Despite page after page of downers like that, Leonard is correct when she claims that she isn’t “against stuff.” She just wants us to recognize “that each thing we buy involved all sorts of resources and labor.” Nor is she wrong to see herself as an optimist, an active cheerleader for positive change. Part of that is reframing the widely held assumptions that changing to a green environmental model will lead to, if not real sacrifice, at least less convenience (there go the water bottles). Her answer: instead of focusing on “the quantity of our stuff” we should imagine a world based on the “quality of our stuff.” It’s a great motto, but some of the examples she presents of how to lessen our dependence on oil (do away with war!) and lower levels of consumerism (try community living and sharing, like her Berkeley, California, neighborhood does!) seem like throwbacks to the 1960s.

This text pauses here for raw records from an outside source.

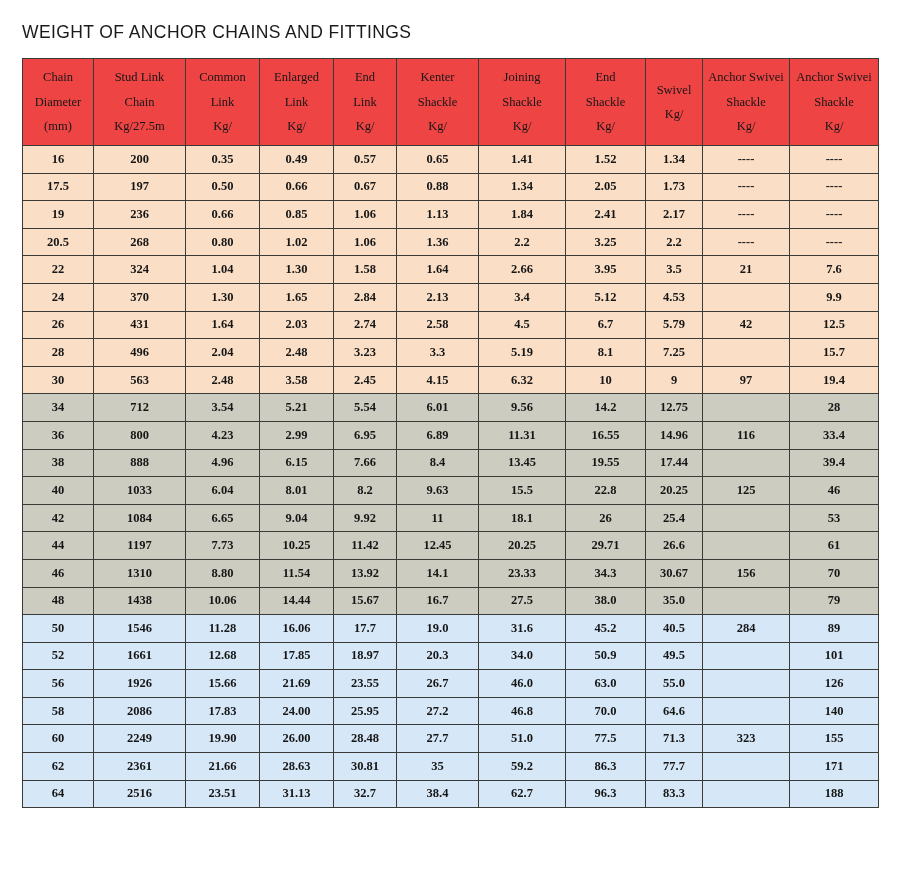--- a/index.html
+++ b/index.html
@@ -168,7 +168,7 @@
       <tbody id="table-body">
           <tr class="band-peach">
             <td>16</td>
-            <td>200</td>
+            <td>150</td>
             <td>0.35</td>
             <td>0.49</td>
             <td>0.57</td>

At the same time, Leonard boosts practical projects that do sound promising. Chief among them is GoodGuide.com, a free, research-based website that rates consumer products according to their environmental, social, and health impacts. Equally important, consumers can click on the link “send a message to the manufacturer” that allows you to do just that, questioning, for instance, their use of toxic chemicals or criticizing their pollution record. Combine that with sending additional messages through your votes and political activism, and you might even begin to see some positive change.
But remember: reading a book (even if it’s printed on recycled paper) isn’t enough to keep more stuff from happening—which is why we have to get our own stuff together and figure out what to do.
Diane Cole is the author of the memoir After Great Pain: A New Life Emerges and writes for The Wall Street Journal and many other publications.